WHAT IS A DROBBLE-DRABBLE-DRICKLE?

July 25, 2017

 

 

DROBBLE/DRABBLE/DRICKLE by Rick Haynes

 

Hi everyone. I’ve been thinking about something a little different, something to tax the brain in the art of word - pruning. I don’t know if my idea has been done before, but here goes.

I wrote a story of 200 words, then challenged myself to condense into Drabble format, and again to reduce it to Drickle size (note the rick in Dricklle – I can hear the groans from here – LOL). So I have a Drobble of exactly 200 words, A Drabble of exactly 100 words and, you guessed it, A Drickle of exactly 25 words. Please note that Drobbles and Drickles are figments of my imagination after one or two glasses of Southern comfort, although I guess they could be real now.

It was a much harder exercise than I thought but well worth the effort. Have a go and see how you get on; go on I dare you.

 

The title for all three tales is Conclusion Jump.

 

CONCLUSION JUMP - 200 WORDS DROBBLE

The last rays of the sun were slowly dipping away leaving a rose coloured tint to the sky in their wake. The birds had vanished, the trees silent. Occupants had left their homes unlocked, the doors wide open in their haste to depart. Even the gentle breeze had died away as the village on the hill lay empty, bereft of all life.

The remaining villagers had departed two days ago as fear overcame resolve, for the plague had spread from village to village, and bodies lay strewn over the cobbled streets. Even the priest refused to bury them, much to the angst of his followers.

Several farms had taken in relatives and friends, but wandering families had found little food elsewhere.
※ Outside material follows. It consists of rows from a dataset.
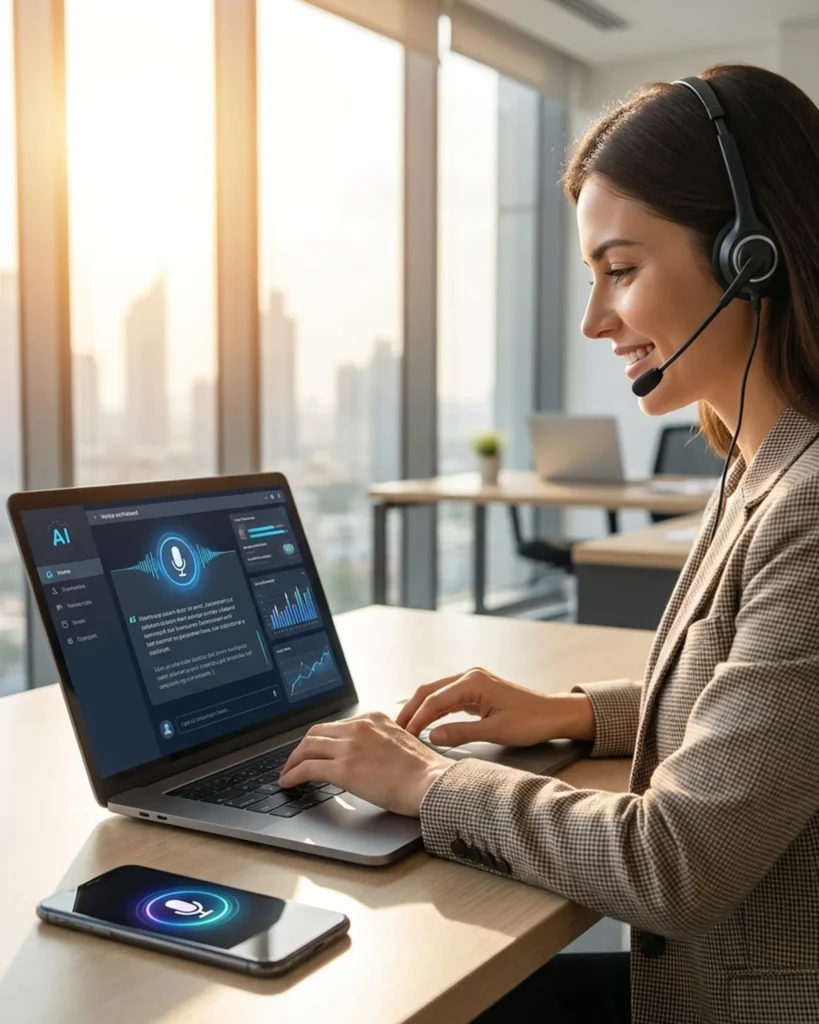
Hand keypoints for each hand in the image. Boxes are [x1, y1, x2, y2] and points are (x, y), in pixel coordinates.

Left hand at [278, 712, 451, 816]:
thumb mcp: (400, 743)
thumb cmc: (423, 771)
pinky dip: (293, 774)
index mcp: (373, 719)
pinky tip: (288, 783)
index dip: (321, 739)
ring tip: (287, 773)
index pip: (336, 725)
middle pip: (317, 732)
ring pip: (308, 747)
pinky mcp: (343, 769)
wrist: (431, 782)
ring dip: (293, 761)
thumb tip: (365, 757)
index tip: (314, 749)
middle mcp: (359, 727)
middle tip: (294, 761)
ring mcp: (350, 746)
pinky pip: (307, 768)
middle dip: (302, 747)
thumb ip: (379, 742)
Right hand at [396, 666, 593, 747]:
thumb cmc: (530, 722)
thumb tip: (431, 737)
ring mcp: (472, 682)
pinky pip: (447, 699)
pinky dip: (433, 711)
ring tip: (405, 729)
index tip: (403, 735)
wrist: (553, 714)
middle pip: (429, 690)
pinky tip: (425, 724)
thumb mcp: (495, 731)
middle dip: (411, 710)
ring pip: (436, 693)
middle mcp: (469, 676)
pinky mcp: (475, 691)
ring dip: (420, 710)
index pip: (435, 699)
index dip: (417, 718)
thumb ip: (461, 733)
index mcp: (473, 682)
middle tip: (395, 730)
The piecing screams of children could be heard all around, yet nothing could be done to assuage their hunger or cure their malady.

“I can’t read any more of this utter drivel. What has this to do with modern day farming? Who wrote this?” The man in black directed his anger at the author silently waiting in the far corner.
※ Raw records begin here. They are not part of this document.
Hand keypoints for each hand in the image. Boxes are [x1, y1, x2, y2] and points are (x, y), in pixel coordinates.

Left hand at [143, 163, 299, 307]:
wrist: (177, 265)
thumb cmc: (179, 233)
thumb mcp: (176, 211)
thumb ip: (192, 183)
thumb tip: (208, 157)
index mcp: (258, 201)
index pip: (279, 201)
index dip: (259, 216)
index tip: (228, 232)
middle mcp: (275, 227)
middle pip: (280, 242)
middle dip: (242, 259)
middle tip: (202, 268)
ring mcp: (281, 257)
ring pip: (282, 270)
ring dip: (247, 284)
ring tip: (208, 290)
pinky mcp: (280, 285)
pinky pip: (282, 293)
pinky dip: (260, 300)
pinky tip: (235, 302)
“I did,” the author said softly.

“It’s rubbish,” the actor retorted.

“Not surprising really. You’re reading the wrong script.”

 

CONCLUSION JUMP - 100 WOODS DRABBLE

The last rays of the sun were slowly dipping away leaving behind a rose coloured tint in the sky. The birds had vanished, the trees silent. Even the gentle breeze had disappeared as the village lay empty, bereft of all life.
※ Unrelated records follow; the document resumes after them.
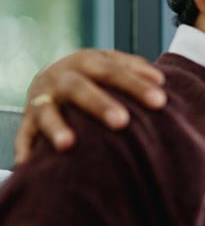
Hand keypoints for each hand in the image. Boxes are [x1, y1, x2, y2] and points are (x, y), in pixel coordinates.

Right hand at [15, 49, 165, 164]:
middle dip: (99, 104)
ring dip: (56, 127)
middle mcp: (61, 77)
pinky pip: (24, 134)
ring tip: (68, 144)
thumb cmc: (95, 75)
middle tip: (122, 121)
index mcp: (88, 61)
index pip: (113, 71)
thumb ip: (134, 69)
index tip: (160, 101)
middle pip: (79, 88)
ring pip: (46, 111)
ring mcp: (42, 98)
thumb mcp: (112, 64)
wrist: (53, 77)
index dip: (136, 84)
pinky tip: (29, 164)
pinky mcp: (28, 120)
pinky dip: (25, 148)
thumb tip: (159, 80)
The plague had spread far, and many bodies lay strewn on the cobbled streets.

 “What has this to do with modern day farming? Who wrote this utter drivel?” The reader directed his anger at the author in the far corner.

“I did,” the author said softly.

“It’s rubbish,” the actor retorted.

“Not surprising really. You’re reading the wrong script.”

 

CONCLUSION JUMP - 25 WORDS DRICKLE

The village was empty, bereft of life.

The plague had spread, bodies lay everywhere.

“What rubbish,” the actor said.

“Unsurprising. You’re reading the wrong script.”

 

Over to you folks. You might find the exercise helps in pruning back your words.